Institute for Regenerative Medicine, University of Zurich, Zurich, Switzerland.
J Cereb Blood Flow Metab. 2022 Apr;42(4):686-693. doi: 10.1177/0271678X211062274. Epub 2021 Nov 25.
There is growing evidence for the vascular contribution to cognitive impairment and dementia in Alzheimer's disease (AD) and other neurodegenerative diseases. While perfusion deficits have been observed in patients with Alzheimer's disease and tauopaties, little is known about the role of tau in vascular dysfunction. In the present study, regional cerebral blood (rCBF) was characterized in P301L mice with arterial spin labeling. No differences in rCBF in P301L mice compared to their age-matched non-transgenic littermates at mid (10-12 months of age) and advanced (19-21 months of age) disease stages. This was concomitant with preservation of cortical brain structure as assessed with structural T-weighted magnetic resonance imaging. These results show that hypoperfusion and neurodegeneration are not a phenotype of P301L mice. More studies are thus needed to understand the relationship of tau, neurodegeneration and vascular dysfunction and its modulators in AD and primary tauopathies.

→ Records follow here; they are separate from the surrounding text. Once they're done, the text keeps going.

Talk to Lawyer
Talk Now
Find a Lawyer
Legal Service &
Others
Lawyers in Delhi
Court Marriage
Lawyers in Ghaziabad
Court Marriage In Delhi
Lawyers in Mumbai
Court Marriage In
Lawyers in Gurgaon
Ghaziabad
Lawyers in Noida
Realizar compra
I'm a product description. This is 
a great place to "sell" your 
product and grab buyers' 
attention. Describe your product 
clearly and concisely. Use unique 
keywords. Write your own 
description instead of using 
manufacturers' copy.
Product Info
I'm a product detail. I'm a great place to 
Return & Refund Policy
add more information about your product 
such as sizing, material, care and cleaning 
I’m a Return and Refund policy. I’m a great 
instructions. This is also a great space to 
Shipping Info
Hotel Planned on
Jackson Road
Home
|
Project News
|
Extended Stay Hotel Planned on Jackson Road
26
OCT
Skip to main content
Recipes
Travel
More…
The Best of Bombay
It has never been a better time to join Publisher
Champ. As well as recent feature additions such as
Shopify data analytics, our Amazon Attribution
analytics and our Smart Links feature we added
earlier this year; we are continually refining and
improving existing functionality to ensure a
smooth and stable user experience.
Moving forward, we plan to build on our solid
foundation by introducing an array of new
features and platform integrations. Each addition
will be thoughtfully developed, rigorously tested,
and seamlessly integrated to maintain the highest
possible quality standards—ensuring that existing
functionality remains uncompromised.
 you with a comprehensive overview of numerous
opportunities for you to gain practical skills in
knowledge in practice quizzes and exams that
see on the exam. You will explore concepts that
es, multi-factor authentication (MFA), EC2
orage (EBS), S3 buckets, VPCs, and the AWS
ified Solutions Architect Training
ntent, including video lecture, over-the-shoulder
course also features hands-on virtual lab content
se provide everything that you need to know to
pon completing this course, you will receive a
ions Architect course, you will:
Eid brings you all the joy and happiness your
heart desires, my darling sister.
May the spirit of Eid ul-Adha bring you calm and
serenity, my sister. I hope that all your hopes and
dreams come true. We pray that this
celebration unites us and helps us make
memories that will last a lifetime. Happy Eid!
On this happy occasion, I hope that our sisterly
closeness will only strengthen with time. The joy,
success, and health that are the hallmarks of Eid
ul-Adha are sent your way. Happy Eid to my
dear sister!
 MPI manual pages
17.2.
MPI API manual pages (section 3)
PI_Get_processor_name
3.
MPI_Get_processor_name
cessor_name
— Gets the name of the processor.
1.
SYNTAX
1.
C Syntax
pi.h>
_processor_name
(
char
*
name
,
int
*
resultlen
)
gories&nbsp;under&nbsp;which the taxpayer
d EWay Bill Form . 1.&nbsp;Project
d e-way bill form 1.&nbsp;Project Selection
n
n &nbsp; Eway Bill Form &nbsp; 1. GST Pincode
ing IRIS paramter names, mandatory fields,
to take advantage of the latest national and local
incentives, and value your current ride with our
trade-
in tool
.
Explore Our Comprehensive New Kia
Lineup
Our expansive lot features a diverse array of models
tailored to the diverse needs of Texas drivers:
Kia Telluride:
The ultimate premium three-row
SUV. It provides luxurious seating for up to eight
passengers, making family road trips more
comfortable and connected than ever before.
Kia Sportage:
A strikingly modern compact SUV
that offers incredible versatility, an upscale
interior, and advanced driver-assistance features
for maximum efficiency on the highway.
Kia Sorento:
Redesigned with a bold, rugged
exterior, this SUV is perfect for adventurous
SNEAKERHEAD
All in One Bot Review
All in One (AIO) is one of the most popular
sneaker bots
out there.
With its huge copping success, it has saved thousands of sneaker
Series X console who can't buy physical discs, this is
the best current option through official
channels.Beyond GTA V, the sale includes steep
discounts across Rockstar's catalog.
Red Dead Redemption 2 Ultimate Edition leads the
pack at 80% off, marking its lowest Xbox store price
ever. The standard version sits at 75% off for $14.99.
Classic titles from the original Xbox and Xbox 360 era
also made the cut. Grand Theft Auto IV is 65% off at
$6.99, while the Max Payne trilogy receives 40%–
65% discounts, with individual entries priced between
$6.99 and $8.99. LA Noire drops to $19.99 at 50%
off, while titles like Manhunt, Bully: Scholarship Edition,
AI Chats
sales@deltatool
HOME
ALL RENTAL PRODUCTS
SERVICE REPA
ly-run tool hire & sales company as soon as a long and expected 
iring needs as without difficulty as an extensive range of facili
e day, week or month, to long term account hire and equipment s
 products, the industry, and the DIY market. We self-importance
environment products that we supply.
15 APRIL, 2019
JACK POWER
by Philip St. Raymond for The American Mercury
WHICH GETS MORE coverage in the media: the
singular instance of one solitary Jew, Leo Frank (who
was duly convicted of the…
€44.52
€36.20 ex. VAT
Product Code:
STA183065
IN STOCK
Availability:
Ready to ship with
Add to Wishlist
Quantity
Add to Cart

越来越多的证据表明,血管因素与阿尔茨海默病(AD)和其他神经退行性疾病的认知障碍和痴呆有关。虽然在阿尔茨海默病和 tau 病患者中观察到灌注不足,但 tau 在血管功能障碍中的作用知之甚少。在本研究中,使用动脉自旋标记法对 P301L 小鼠进行了区域性脑血(rCBF)特征描述。与年龄匹配的非转基因同窝小鼠相比,P301L 小鼠在中期(10-12 个月大)和晚期(19-21 个月大)疾病阶段的 rCBF 没有差异。这与使用结构 T 加权磁共振成像评估的皮质脑结构的保存是一致的。这些结果表明,低灌注和神经退行性变不是 P301L 小鼠的表型。因此,需要更多的研究来了解 tau、神经退行性变和血管功能障碍及其在 AD 和原发性 tau 病中的调节剂之间的关系。